By SUSAN BUDD
ADJACENT TO MERCURY LANE CAR PARK, Auckland - As Aristotle said, there are few plots in drama. Ping's initially appears to be that of King Lear.
A corporate Mr Big disappears. John K. Freeman has passed management of ATE Corporation to his daughters, disaster has struck as the company undergoes a demerger (sic) and share prices plummet.
But the Lear story is not what unfolds.
Using a combination of theatre of the absurd, film noir and German expressionist drama, to mention only a few, Simon Taylor's multi-media production traces the search of Johnathon Milk, a corporate minion, for meaning and, ultimately, freedom.
Witness to a boardroom murder, he stumbles terror-stricken about a dark wasteland (a space beside the Mercury Lane Car Park) under a starry sky.
Music, a melange of classical, techno-rock, voices and static, blares to compound his confusion until Freeman, who has disappeared under mysterious circumstances, appears to bully and berate him.

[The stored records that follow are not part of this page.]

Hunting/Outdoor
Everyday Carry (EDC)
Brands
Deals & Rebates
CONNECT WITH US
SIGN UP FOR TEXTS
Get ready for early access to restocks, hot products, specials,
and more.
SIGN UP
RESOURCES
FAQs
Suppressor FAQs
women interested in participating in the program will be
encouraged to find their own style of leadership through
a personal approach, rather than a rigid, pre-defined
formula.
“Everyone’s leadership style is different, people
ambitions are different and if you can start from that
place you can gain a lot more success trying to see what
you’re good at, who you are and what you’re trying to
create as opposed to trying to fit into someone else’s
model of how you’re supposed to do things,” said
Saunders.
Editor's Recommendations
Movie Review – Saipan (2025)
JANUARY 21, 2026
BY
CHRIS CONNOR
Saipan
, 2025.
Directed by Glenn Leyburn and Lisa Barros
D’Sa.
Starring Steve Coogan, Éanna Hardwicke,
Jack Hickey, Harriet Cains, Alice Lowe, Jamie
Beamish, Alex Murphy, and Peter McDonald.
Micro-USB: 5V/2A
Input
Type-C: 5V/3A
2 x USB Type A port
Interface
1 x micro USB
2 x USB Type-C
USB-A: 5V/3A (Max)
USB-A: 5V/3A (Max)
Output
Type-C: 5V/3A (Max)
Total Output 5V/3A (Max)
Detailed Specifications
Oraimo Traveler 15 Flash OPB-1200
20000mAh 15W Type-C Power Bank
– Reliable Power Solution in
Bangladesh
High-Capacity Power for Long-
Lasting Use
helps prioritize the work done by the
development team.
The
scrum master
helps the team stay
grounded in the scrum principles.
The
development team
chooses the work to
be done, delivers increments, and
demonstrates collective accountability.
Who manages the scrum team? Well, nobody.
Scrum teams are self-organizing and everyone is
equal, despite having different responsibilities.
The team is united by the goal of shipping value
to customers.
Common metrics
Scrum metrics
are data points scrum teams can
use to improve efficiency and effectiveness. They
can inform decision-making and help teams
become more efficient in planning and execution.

As in Greek drama, the most exciting action occurs offstage, projected onto the car park's concrete walls. The murder is shown graphically, in black and white.
There are some stunning images - blood spurts on to the lens of Milk's glasses, the very lens in which we see the murder reflected; the murder weapon, a kitchen knife, flashes repeatedly into frame.
The knife appears in reality, wielded by Murray, the very model of an up-and-coming corporate high-flier. He sits, framed in a huge rubber tyre, to pass judgment on Milk, who is condemned to fly, lobotomised, to the satellites that in spying on Earth compromise our freedom, or so Freeman maintains.
The scales of justice, naturally, shift balance before the end of the play.
Despite excellent performances from Mark Clare as the blustering Freeman, Jeff Gane as the almost terminally insecure Milk and Kenny King as flash Murray, the characters are essentially ciphers.
Their motivations are inexplicable and much of their dialogue obscure.
It is Dominic Taylor's filmed images that are the centre, providing theatrical tension and excitement.
They are imaginative and compelling: the grid in which one tiny figure, then two, scurry, the film noir murder, the huge globe and the starry sky.
It is seldom that Auckland audiences have the opportunity to see high-quality, committed fringe theatre, but they now can by buying tickets from Brazil in Karangahape Rd.